Interrogé sur le système Audiotel, il est bien entendu forcé de répondre ce que la journaliste souhaite lui faire dire : que les audiotels peuvent être appelés sans limite, autant de fois qu'on en a le temps et l'envie. À aucun moment dans ce passage, il n'est précisé que l'on parle des Audiotel en général, ce qui n'a aucune pertinence dans le sujet abordé puisque les joueurs n'ont absolument aucun intérêt à multiplier les appels, cela ne les faisant pas progresser dans le jeu, au contraire de ce qui a été affirmé précédemment. Pire encore, Marie-Pierre Samitier conclut par la seule question audible de ce passage : "On peut aller jusqu'à mille euros ?" - évidemment que oui, en théorie. Une question qui n'a clairement aucune pertinence, ni aucun sens ici, si ce n'est celui de balancer une grosse somme aux oreilles du spectateur et ainsi de ne lui faire retenir que cela.

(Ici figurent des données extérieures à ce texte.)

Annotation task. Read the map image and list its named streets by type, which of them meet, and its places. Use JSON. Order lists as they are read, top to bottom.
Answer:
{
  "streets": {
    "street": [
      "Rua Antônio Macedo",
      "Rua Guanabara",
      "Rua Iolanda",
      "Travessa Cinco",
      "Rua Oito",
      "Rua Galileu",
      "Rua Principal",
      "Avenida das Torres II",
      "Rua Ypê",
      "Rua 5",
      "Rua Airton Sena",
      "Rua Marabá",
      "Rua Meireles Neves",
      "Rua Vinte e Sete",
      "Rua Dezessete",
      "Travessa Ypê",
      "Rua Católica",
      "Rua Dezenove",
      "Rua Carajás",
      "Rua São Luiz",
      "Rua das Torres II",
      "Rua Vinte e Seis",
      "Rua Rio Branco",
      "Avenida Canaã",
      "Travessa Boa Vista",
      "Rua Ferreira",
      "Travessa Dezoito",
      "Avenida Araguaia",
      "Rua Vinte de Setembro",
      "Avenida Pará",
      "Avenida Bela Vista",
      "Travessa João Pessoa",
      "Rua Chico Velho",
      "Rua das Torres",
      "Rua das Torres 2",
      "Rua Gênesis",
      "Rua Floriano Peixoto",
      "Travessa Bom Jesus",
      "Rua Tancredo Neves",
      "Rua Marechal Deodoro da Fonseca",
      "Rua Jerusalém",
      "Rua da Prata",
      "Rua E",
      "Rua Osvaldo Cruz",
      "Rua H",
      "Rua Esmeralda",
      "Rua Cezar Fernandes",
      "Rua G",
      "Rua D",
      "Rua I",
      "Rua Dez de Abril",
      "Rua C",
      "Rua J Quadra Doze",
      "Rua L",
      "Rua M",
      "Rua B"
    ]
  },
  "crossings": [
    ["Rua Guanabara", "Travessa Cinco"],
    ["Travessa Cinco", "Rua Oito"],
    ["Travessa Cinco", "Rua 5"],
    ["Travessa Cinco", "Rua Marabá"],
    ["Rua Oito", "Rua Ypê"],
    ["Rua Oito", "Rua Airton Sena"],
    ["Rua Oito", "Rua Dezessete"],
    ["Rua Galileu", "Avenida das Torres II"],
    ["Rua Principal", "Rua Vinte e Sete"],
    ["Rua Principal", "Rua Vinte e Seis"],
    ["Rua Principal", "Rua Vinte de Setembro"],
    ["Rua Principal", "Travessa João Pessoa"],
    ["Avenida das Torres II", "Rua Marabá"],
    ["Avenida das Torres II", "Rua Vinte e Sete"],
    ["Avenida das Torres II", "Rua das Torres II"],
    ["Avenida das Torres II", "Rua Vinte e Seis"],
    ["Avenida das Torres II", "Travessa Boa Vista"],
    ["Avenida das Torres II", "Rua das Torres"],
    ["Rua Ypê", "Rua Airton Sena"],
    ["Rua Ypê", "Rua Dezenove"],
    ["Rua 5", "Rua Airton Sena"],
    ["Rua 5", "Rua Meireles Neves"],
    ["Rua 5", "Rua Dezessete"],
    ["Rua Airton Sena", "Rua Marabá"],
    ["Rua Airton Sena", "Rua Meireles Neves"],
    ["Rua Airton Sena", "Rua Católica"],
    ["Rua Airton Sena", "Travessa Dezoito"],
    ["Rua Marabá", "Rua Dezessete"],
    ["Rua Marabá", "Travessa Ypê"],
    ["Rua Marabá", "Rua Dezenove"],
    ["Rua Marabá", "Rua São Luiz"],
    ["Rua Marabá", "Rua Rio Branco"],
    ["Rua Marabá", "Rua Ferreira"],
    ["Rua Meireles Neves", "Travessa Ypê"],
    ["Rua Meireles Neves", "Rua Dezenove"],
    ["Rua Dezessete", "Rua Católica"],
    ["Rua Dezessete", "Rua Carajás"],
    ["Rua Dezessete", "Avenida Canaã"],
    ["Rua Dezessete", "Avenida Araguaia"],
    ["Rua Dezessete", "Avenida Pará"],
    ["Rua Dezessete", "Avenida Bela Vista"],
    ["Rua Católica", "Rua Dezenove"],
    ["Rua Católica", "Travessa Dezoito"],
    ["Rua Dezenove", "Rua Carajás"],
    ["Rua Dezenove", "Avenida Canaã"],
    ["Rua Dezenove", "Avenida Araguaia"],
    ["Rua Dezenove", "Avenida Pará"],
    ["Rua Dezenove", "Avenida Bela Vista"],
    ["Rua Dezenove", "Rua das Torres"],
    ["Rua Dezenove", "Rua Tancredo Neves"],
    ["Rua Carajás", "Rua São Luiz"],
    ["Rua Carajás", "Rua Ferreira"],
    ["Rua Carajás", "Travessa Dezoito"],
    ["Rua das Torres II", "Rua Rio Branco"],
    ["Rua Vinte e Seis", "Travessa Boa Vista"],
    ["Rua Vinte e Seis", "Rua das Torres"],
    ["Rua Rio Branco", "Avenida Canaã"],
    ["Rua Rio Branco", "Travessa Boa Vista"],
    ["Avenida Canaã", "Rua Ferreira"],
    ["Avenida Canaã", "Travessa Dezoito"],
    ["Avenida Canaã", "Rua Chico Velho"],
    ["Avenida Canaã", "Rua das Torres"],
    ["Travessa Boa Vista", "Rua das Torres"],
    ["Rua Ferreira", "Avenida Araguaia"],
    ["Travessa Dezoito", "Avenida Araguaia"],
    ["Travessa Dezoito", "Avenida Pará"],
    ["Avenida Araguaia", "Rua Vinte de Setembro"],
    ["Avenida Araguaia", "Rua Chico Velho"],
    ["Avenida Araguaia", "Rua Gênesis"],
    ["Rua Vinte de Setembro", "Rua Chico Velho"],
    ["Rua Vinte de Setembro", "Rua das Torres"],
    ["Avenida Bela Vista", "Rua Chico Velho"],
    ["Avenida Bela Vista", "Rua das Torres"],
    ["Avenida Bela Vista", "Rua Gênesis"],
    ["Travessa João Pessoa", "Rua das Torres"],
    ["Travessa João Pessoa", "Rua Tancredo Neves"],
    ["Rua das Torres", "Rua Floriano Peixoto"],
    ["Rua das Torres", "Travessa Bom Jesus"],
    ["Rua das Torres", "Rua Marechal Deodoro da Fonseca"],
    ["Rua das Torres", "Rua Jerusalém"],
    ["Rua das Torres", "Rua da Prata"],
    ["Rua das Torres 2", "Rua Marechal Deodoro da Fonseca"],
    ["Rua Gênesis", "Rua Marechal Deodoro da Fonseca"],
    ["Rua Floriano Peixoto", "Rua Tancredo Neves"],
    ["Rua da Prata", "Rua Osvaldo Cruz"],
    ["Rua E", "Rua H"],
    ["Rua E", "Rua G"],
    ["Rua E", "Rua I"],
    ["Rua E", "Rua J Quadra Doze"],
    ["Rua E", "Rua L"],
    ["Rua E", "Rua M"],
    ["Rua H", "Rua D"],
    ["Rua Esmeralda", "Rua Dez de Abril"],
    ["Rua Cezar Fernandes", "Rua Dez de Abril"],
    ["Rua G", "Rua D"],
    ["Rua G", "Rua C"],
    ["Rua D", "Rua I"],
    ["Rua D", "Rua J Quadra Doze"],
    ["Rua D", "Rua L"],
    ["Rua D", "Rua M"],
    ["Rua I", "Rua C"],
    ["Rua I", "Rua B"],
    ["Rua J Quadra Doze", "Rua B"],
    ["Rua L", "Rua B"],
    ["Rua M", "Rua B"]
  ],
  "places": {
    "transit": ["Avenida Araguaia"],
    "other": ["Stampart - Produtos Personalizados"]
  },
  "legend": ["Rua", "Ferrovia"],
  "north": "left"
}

Toujours par l'intermédiaire d'@si, qui l'a contactée à ce sujet, la journaliste déclare : "J'ai fait ce sujet parce que j'ai vu la détresse de ces gens qui ont des factures de téléphone énormes. J'aurais préféré trouver des adolescents et ne pas mettre en cause une société française comme Ankama. Mais mon reportage n'est pas sur Dofus et ce n'est pas eux que j'accuse". Dans ce cas, pourquoi ne parler que de Dofus ? Pourquoi en parler nommément ? Pourquoi n'interroger que des jeunes enfants ? Pourquoi monter des images de "fausses" factures, et déclarer des contre-vérités, ou mélanger des faits qui n'ont aucun rapport entre eux ? Pourquoi finir sur une phrase telle que "des jeux qui se font au détriment du sport, ou de l'école, et qui se transmettent, tels des virus, entre copains" ? On ne nous fera pas croire que le choix du mot "virus" est innocent, pas plus que ne l'est l'absence totale d'implication parentale tout au long du sujet : une attaque frontale envers un loisir dont les acteurs n'ont pas à se substituer aux parents pour en éviter les abus.

Une fois de plus, c'est, au mieux, un cas d'école de travail bâclé, et au pire, un autre de désinformation qualifiée. Cela nuit profondément à l'image d'une industrie de loisir et de ses travailleurs, c'est une chose, mais aussi et surtout à celle d'une profession, journaliste, et d'une chaîne nationale du secteur public, France 2. Et cette dernière n'en est pas à son coup d'essai. Quand il s'agit juste de jeu vidéo, on peut encore en sourire jaune (comme avec la reprise très sérieuse, en 2004, de la blague des suicides collectifs par ingestion de prothèses mammaires de silicone, encore par France 2). Après tout il ne s'agit pas de la couverture des événements qui secouent la bande de Gaza...

N.B. : Merci à tous ceux qui nous ont écrit à ce sujet. Merci d'aider Gameblog à rester vigilant et engagé, aujourd'hui comme hier, face aux amalgames dont notre industrie est encore trop souvent victime. Enfin, pour les parents qui nous lisent et souhaiteraient en savoir plus, auprès d'une source nettement plus fiable, rappelons l'existence de l'initiative d'Etat PédaGoJeux.